We used data from the first wave of the National Longitudinal Transition Study-2 (NLTS2), a nationally representative study of adolescents in special education. A two stage sampling procedure was used and estimates were weighted to generalize to all students age 13–16, in special education in 2000. Further details of the study sample design and weighting have been previously reported (9
Data were collected in 2001 through telephone interviews with parents or guardians of youths age 13–17 administered in English or Spanish. Parents who were not reached by telephone were mailed a shortened self-administered questionnaire. Parents or guardians of 920 youths in the special education autism enrollment category responded, a response rate of 83.5%. Use of these data is governed by a data use agreement with the U.S. Department of Education and was approved by the University Institutional Review Board. All unweighted sample size numbers were rounded to the nearest ten as required by the data use agreement.
Youths in the sample were selected based on classification into the special education reporting category of autism which does not require a DSM-IV diagnosis of autism, hence we do not have information about the specific type of ASD (i.e. Aspergers, Autistic Disorder or PDD-NOS). Epidemiological surveillance data have found that 99% of children served under the autism educational designation also meet DSM-IV criteria for an ASD (10
). However, some youths who meet diagnostic criteria for an ASD may be served under another eligibility category and would not be included in this analysis.
Mental health service use was assessed by asking, “During the past 12 months, has (youth) received any psychological or mental health services or counseling?” Respondents that answered affirmatively were asked a follow-up question to determine whether the services had been through the school.

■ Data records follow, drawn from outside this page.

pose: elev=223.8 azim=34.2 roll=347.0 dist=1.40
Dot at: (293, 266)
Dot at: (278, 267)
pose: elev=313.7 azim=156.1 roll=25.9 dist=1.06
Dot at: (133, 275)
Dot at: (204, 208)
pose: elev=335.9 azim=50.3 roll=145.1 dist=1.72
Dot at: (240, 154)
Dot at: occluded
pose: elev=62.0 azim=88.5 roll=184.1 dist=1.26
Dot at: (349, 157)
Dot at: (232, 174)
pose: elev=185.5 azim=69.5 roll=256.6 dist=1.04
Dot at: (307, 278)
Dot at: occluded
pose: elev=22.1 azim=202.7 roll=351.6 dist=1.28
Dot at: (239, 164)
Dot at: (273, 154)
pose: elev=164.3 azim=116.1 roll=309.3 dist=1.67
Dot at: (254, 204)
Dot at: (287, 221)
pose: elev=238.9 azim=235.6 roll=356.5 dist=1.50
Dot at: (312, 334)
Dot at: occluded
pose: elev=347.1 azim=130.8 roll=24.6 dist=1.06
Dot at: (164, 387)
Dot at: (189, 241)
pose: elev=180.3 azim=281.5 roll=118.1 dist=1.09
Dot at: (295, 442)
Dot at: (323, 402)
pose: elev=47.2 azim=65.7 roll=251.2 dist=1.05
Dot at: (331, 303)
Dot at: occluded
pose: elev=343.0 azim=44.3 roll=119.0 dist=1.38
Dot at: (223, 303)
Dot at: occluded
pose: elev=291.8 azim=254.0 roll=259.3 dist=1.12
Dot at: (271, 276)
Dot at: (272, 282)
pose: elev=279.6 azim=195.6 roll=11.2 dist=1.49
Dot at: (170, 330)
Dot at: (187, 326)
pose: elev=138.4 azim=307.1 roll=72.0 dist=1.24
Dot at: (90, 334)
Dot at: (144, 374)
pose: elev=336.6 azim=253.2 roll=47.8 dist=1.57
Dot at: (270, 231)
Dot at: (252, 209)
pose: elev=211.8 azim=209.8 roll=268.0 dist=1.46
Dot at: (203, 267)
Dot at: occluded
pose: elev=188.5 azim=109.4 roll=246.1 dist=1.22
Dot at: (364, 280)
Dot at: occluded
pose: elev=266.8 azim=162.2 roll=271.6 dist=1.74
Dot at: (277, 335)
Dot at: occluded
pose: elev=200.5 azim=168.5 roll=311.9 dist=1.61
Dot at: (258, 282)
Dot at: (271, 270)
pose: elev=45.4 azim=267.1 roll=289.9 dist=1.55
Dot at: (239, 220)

The data did not allow us to determine if youths receiving services in school were also receiving services outside of school. We included gender, race, ethnicity, and parental education as predisposing variables since these often serve as proxies for beliefs about mental health treatments. Language impairment was also considered a predisposing characteristic as lack of speaking ability may limit the perceived appropriateness of mental health services. An indicator for severe language impairment was created for youths who have a lot of trouble speaking clearly or don’t speak at all.
Enabling resources included income, health insurance status, case management, having a diagnostic medical evaluation in the past year, and parent and youth involvement in individualized education planning (IEP) meetings. A sequence of questions about insurance status was recoded into private and government/other insurance for analysis. Two dichotomous indicators asked about parent and youth attendance at the most recent IEP meeting.
Measures of need included parent-reported co-morbid Attention Deficit Hyperactivity Disorder (ADHD), social skills, and experiences of bullying. We included ADHD because it is a common co-morbidity among youths with an ASD (2
). Unfortunately, the survey did not directly ask parents about other types of comorbidities. Social skills were measured using eleven items drawn from the Social Skills Rating System (SSRS) Parent Form (11
), with higher scale scores indicating greater skill. Bullying victimization was measured by collapsing three questions about whether youth had been bullied, teased, or physically attacked at school. Another question asked whether the youth had bullied others.
One logistic regression model examined use of mental health services among all youths with an ASD. A second logistic regression model examined the use of school-based mental health services among the subset of youths that had received any mental health services. Twenty multiply imputed data sets were created using sequential regression in IVEware to handle missing data (12
). All estimates are population estimates. Analyses were weighted and variances were adjusted to account for the sampling design and imputation using Stata 11.